After two lacklustre decades, Kuwait is experiencing a quiet revival of an arts scene once known as the most avant garde in the Gulf, thanks to a new generation eager to tackle sensitive issues using cutting-edge art forms.

The artists have been exhibiting works in the graphic arts, photography, animation and fashion in private galleries but also bypassing traditional venues and arts groups - and possible censorship - by showing their work online to reach an audience beyond the 3.7 million people in Kuwait.

"They are creating an excellent buzz," said Lucy Topalian, who runs the Dar Al Funoon gallery in Kuwait which showcases contemporary art from around the world.

Young people in tailored trousers and elegant jackets packed her small gallery earlier this month to view Abdullah al-Saab's dark dresses, shirts and capes hanging from the ceiling in front of large black-and-white photographs.
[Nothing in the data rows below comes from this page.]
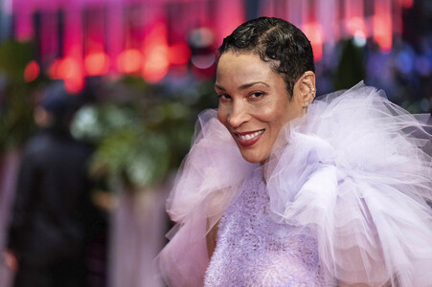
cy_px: 144
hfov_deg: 9.8
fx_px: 2518
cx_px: 216
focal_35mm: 210
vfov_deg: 6.5
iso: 2500
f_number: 2.8
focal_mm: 140
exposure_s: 1/250
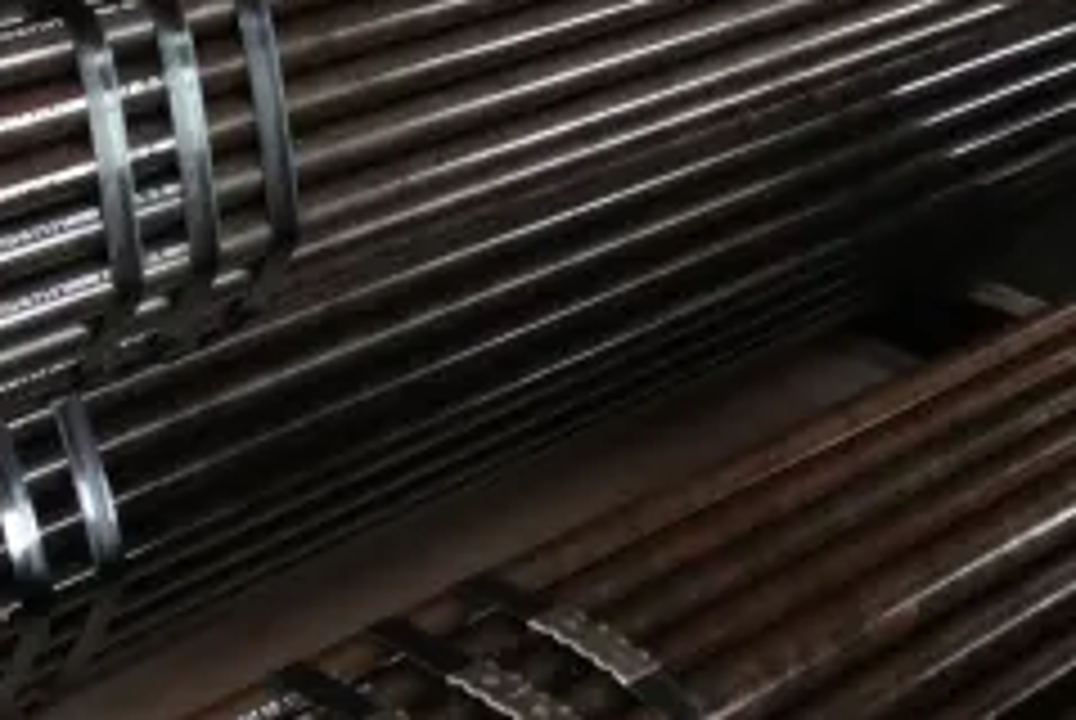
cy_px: -279
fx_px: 2574
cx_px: 464
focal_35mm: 86
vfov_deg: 15.0
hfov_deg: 23.6
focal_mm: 4.13
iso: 64
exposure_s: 1/20
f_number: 2.4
The people in the photographs were blindfolded, some with labels such as "wife", "lover" or "friend". One depicted a man - the designer himself - bound with a thick rope, another a woman in a smart dress spilling coffee from a paper cup as a foreign maid kneeled on the floor to clear up the mess.

"I thought that some people would take it a little bit sensitively. The amazing thing is that they actually have an open mind and they can relate to it," said Saab, 27, on the opening night of the show, ‘Boundaries’.

Art aficionados and experts say those like Saab in their 20s and 30s are helping to revive a cultural life damaged by indifference, religious conservatism and, possibly most importantly, the Iraqi invasion in 1990.

Kuwait has since rebuilt its badly damaged oil infrastructure and in recent years private companies have poured money into building skyscrapers, shopping malls and restaurants.

But many believe the arts have been neglected in a country where state spending on basic public infrastructure has slowed in recent years due to bureaucracy and political infighting, despite huge oil revenues.

They point out that elsewhere in the Gulf, governments have not only spent heavily on transport and transforming public spaces, but also invested in museums and art projects.

Other Gulf cities like Dubai and Doha pulled ahead in the international arts world in the period, but some connoisseurs say Kuwait still holds the edge thanks to its rich cultural history and relative openness. Kuwaiti theatre, art exhibitions, commissions and patronage, television and radio drama are examples of creative innovation.

Kuwait enjoys greater political freedom and debate than the other countries in the six-nation Gulf Cooperation Council and this feeds into an environment where artists can afford to take bigger risks, artists and art lovers said. Limits remain, however.